**Exercise directions:** Report each line of the entries below that contains the word "Which", copying every such line in full. Case counts.

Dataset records
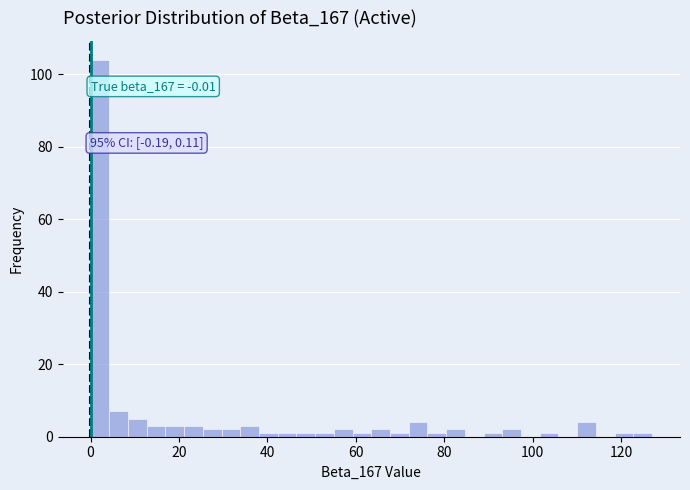

Read against the x-axis, roughly where is the centre of the tallest bar?

2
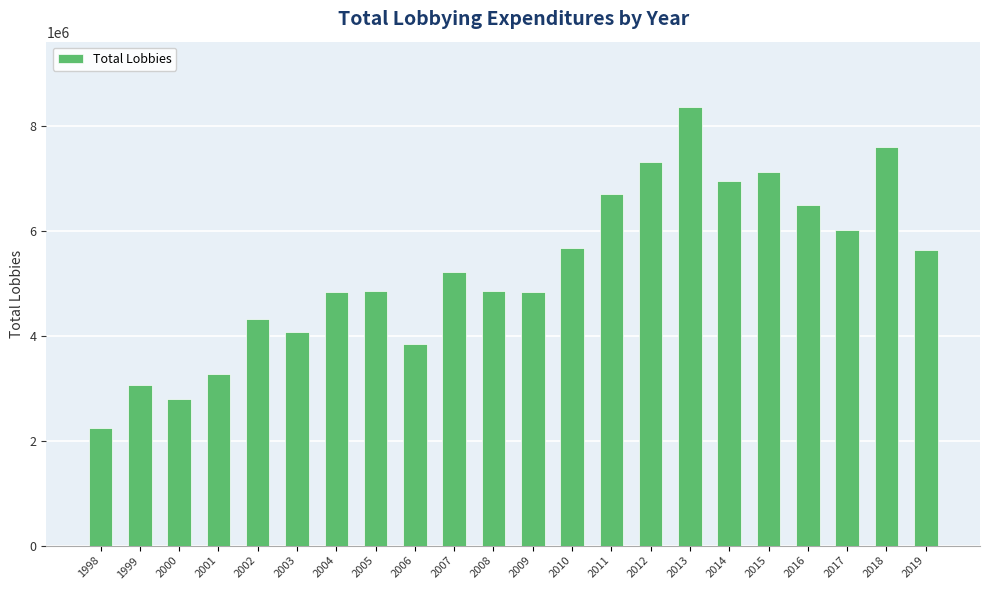

Is it true that the value at 2010 is 7886404?

False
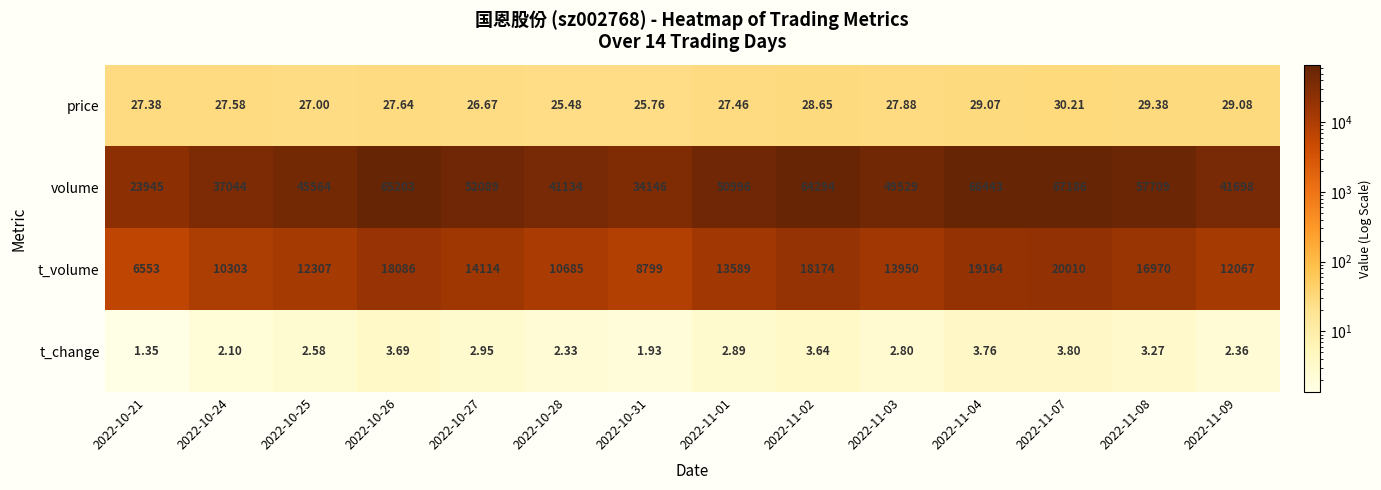

Which label corresponds to the largest value in the chart?

2022-11-07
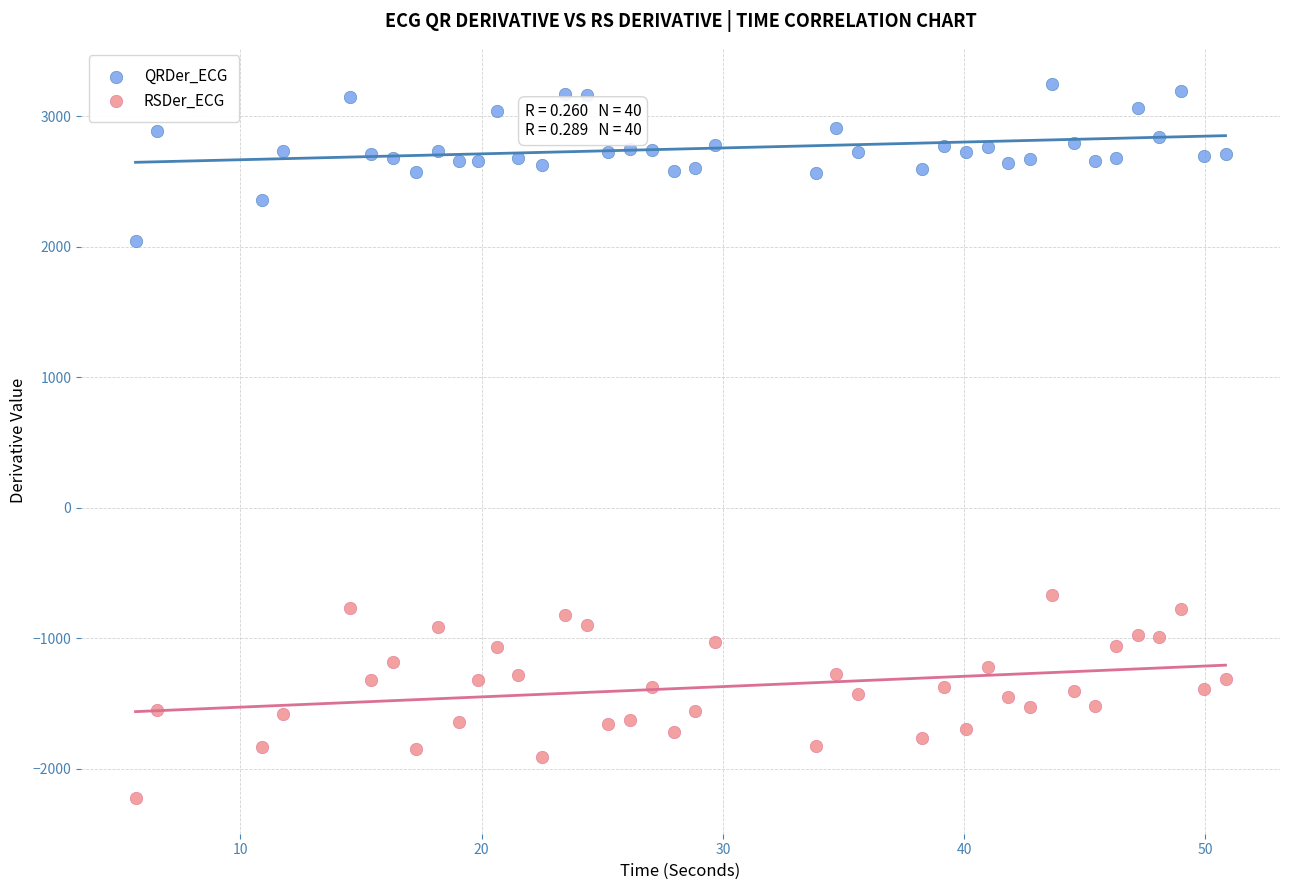

Which series has the largest Y range (max minus min)?

RSDer_ECG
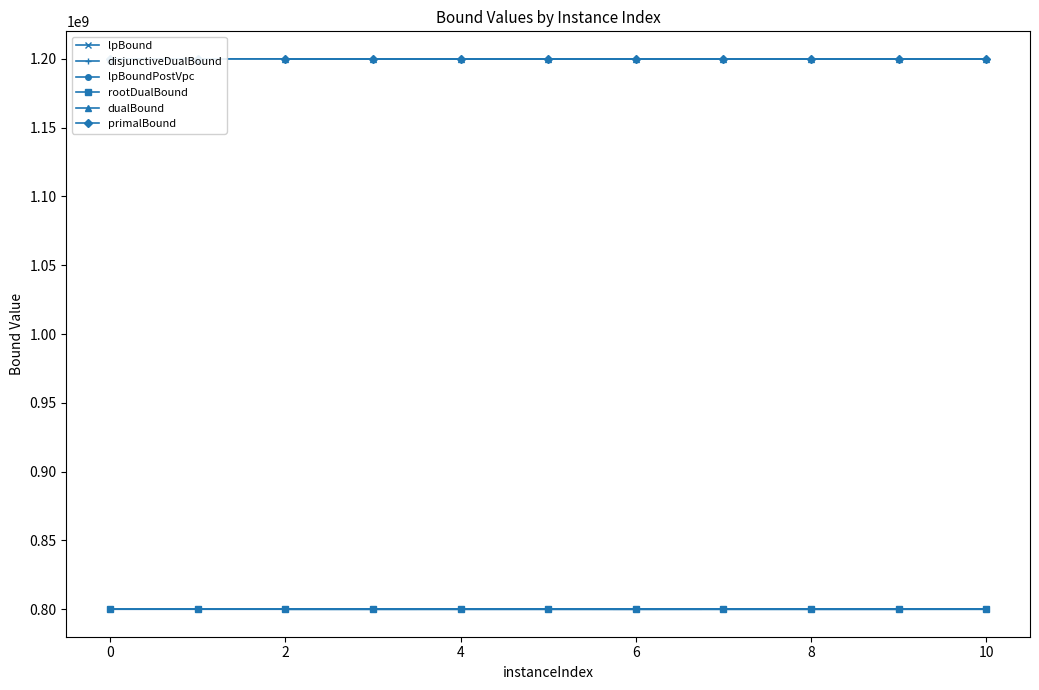

How many values in the disjunctiveDualBound series exceed 800000526?

6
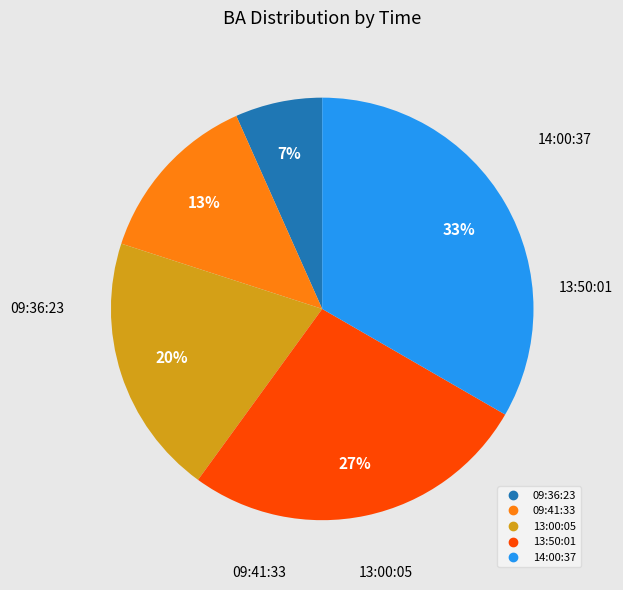

To the nearest percent, what portion does 13:50:01 represent?

27%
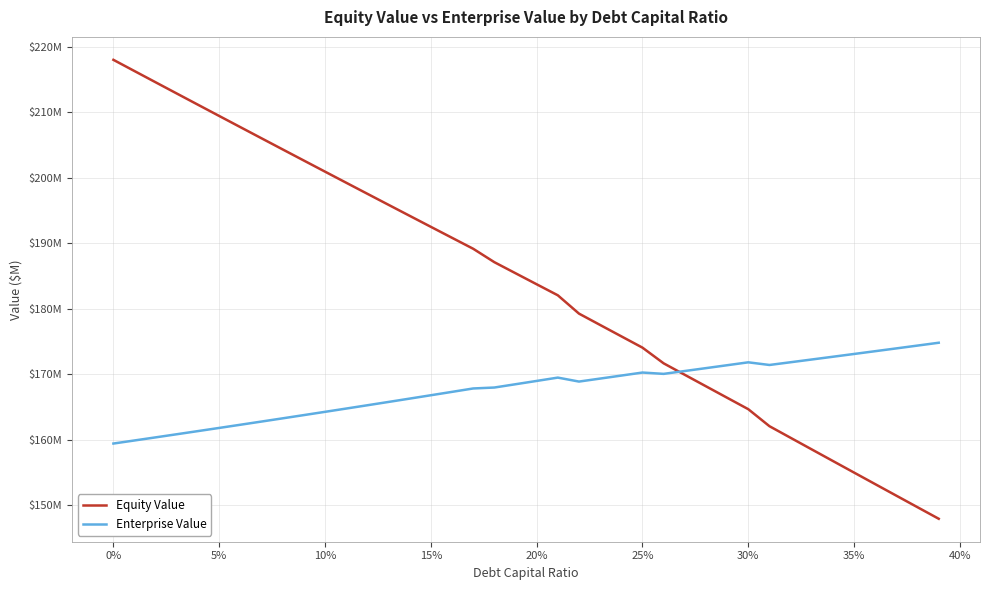

How many times do Equity Value and Enterprise Value cross each other?

1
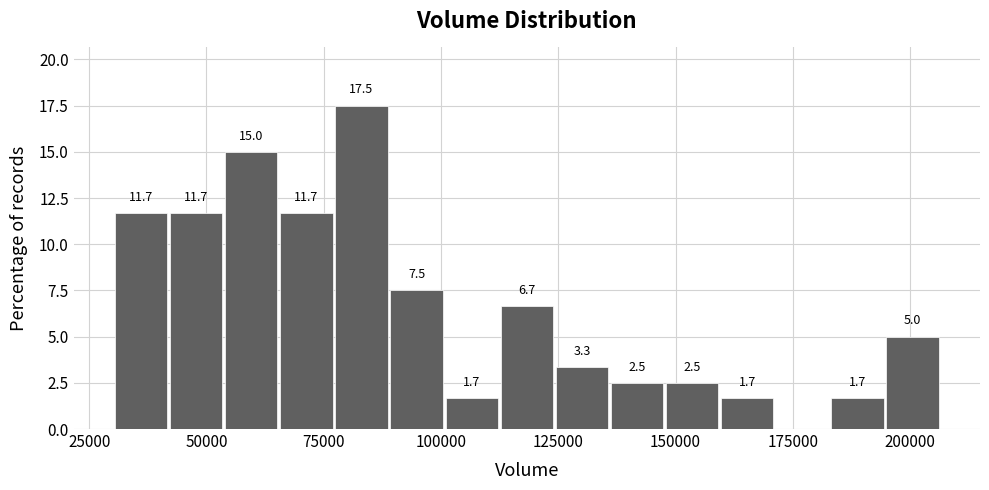

Read against the x-axis, roughly where is the centre of the tallest bar?

85000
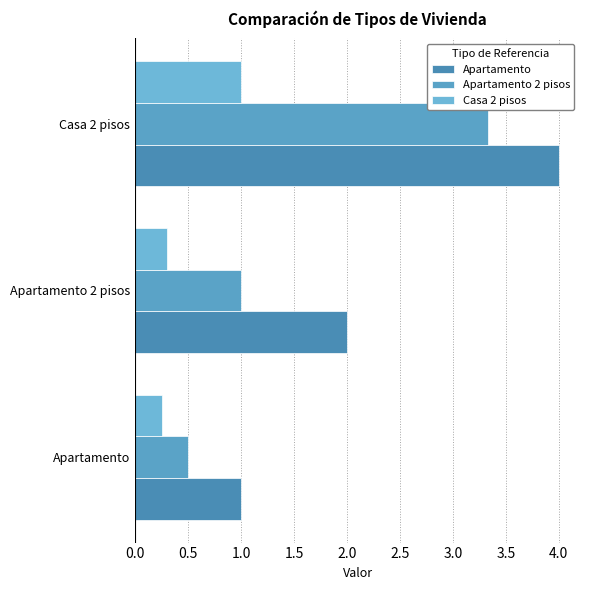

Which category has the highest value across all series?

Casa 2 pisos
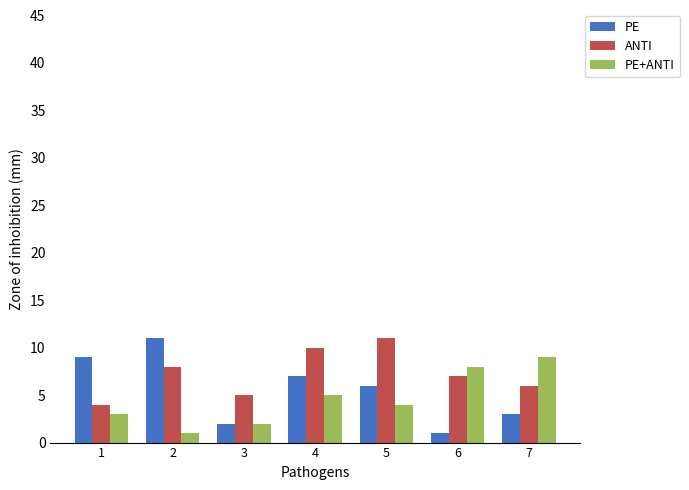

What is the lowest value of the PE series?

1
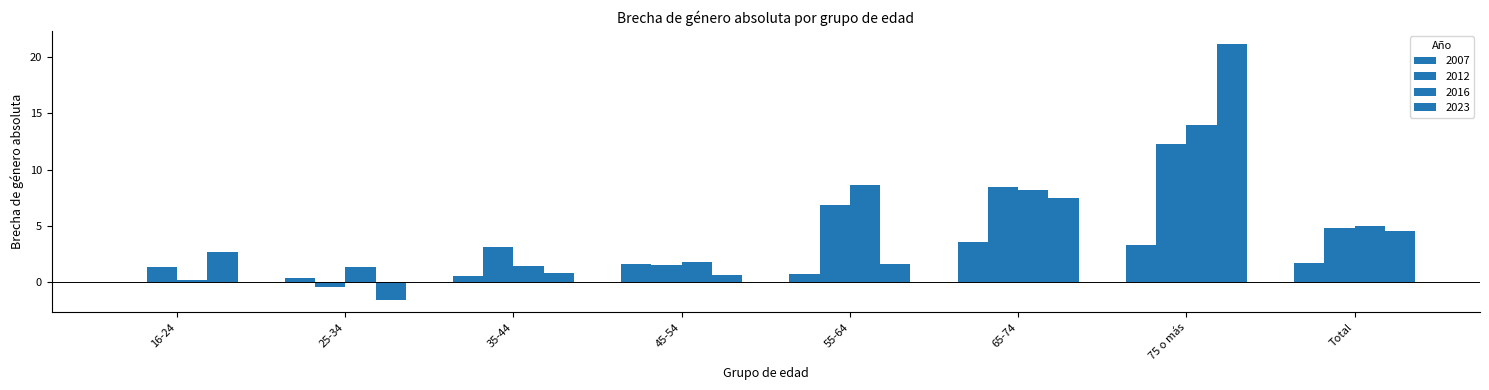

How many categories are shown in the chart?

8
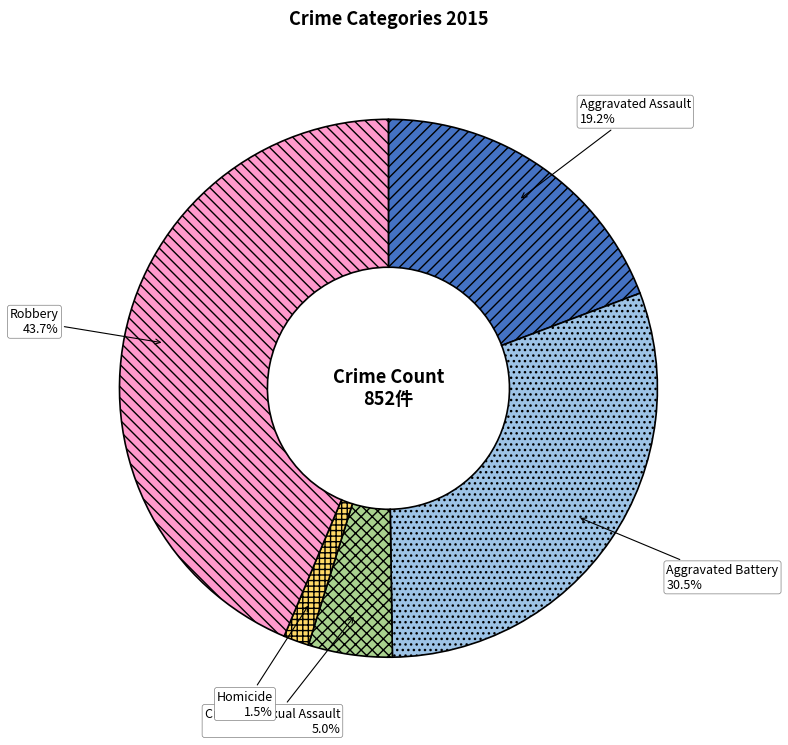

Is it true that Aggravated Assault is 19% of the pie?

True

**Answer to this task:**
Which label corresponds to the largest value in the chart?
Which series has the largest Y range (max minus min)?
Which category has the highest value across all series?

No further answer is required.